● Document excerpt:
The Cubs could go in several different directions and find their next voice for the broadcast booth. It won’t become the existential crisis that was the American League MVP debate – Miguel Cabrera vs. Mike Trout – but whoever is hired to replace Bob Brenly will generate strong reactions from the fans.
The search process led by WGN continues, and you can add at least one more name to the list: Jim Deshaies. Sources confirmed the longtime Houston Astros color analyst recently interviewed for the job.
Another source said that Dan Plesac – who was viewed as a frontrunner – informed WGN on Friday that he’s withdrawing from consideration and will remain at the MLB Network.
Judging by the messages across Twitter, Doug Glanville definitely appealed to a certain demographic. Here’s a University of Pennsylvania graduate, a gifted writer for The New York Times who gets social media and has a three-dimensional view of the game.
Contact was made, but the two sides never had a sit-down. There’s an extension with ESPN in the works, according to a source close to Glanville, so cross him off the list.
The X-factor is what happens when WGN’s contract expires after the 2014 season and the Cubs look to cash in on the local television deals that have fundamentally changed the baseball economy.
Earlier this month, sources identified five contenders who were targeted for interviews: Plesac; Rick Sutcliffe; Eric Karros; Gary Matthews; and Todd Hollandsworth.
Sutcliffe is under contract at ESPN and viewed as a long shot given his high profile. Karros has a broad television portfolio, working nationally on Fox and around Los Angeles Dodgers local broadcasts.
“Sarge” has done the job before, calling games for the Philadelphia Phillies. Hollandsworth, who has occasionally filled in for Brenly, is the pre- and postgame analyst on Comcast SportsNet, which will have some input along with the Cubs and WGN.
With these ex-Cubs believed to be in play, it’s worth noting that Brenly was a relative outsider when he replaced Steve Stone. Brenly played almost his entire career with the San Francisco Giants – and returned to their coaching staff after spending two seasons in the WGN radio booth with Harry Caray and Thom Brennaman.

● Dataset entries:
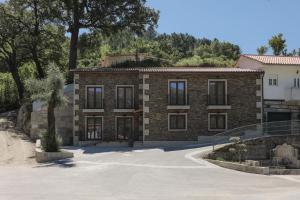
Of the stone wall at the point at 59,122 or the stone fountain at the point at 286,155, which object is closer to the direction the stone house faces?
the stone fountain

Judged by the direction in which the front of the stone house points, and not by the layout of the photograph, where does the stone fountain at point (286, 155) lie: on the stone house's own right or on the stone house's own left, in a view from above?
on the stone house's own left

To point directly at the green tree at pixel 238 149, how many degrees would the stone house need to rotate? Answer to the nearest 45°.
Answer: approximately 45° to its left

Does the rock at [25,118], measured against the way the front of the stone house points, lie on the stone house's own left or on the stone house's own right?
on the stone house's own right

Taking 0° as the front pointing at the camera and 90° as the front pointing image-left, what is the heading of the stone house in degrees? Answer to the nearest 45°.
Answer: approximately 0°

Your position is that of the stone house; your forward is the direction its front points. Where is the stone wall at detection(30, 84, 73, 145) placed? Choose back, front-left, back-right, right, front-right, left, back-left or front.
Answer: right
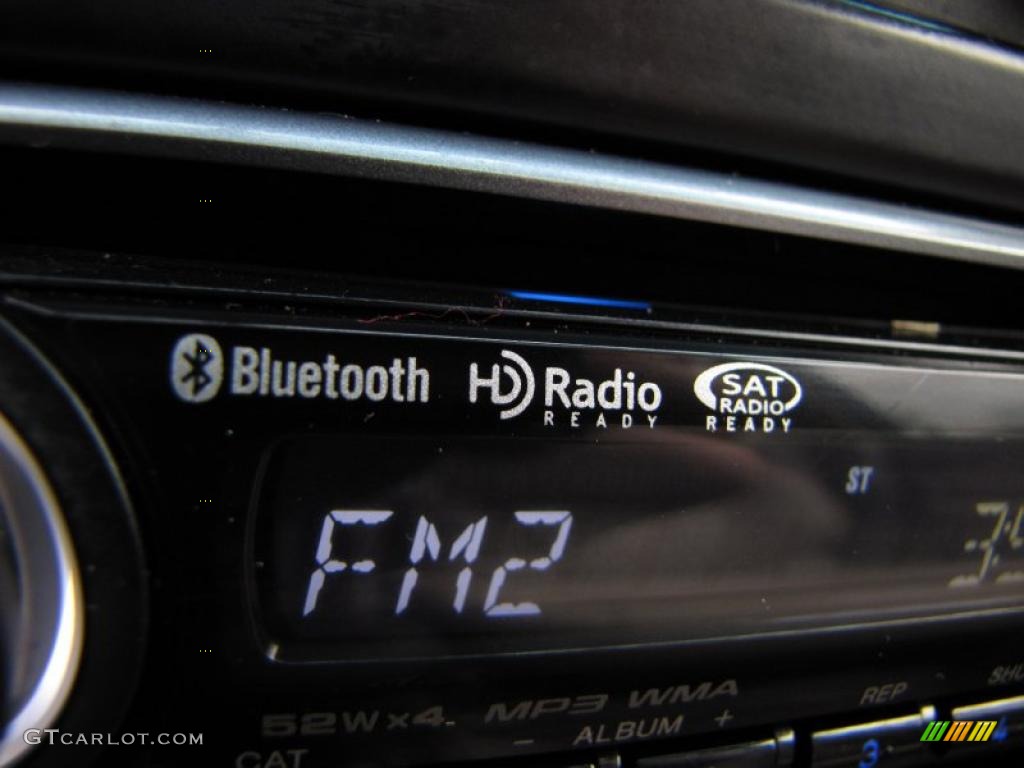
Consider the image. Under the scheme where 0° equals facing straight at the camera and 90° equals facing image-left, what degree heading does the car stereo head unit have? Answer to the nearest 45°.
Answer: approximately 315°
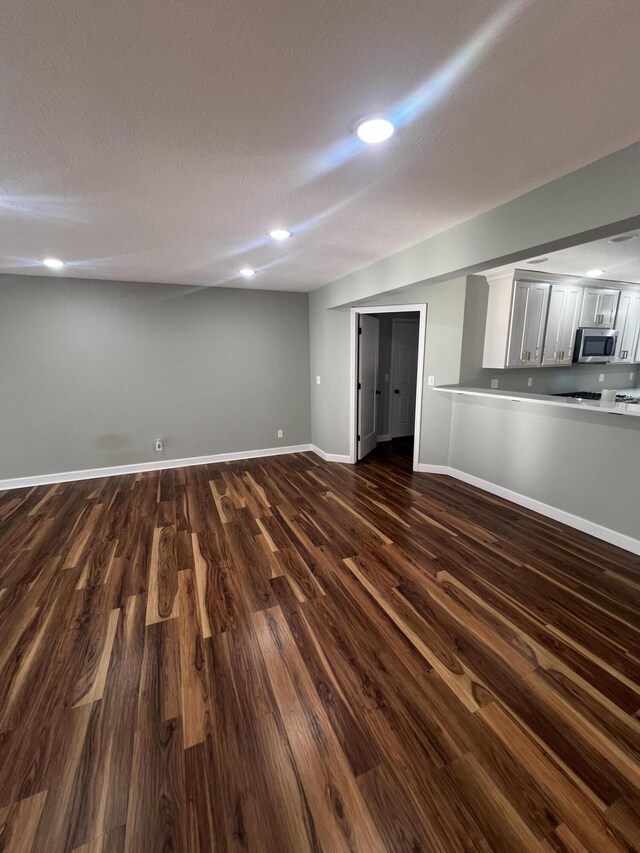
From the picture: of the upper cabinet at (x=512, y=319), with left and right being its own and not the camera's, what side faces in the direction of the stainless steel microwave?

● Work item: Please state which network Dan Plesac will stay with after withdrawing from consideration, according to the Cubs broadcast article. The rows have no connection to the Cubs broadcast article.

● Written answer: The MLB Network.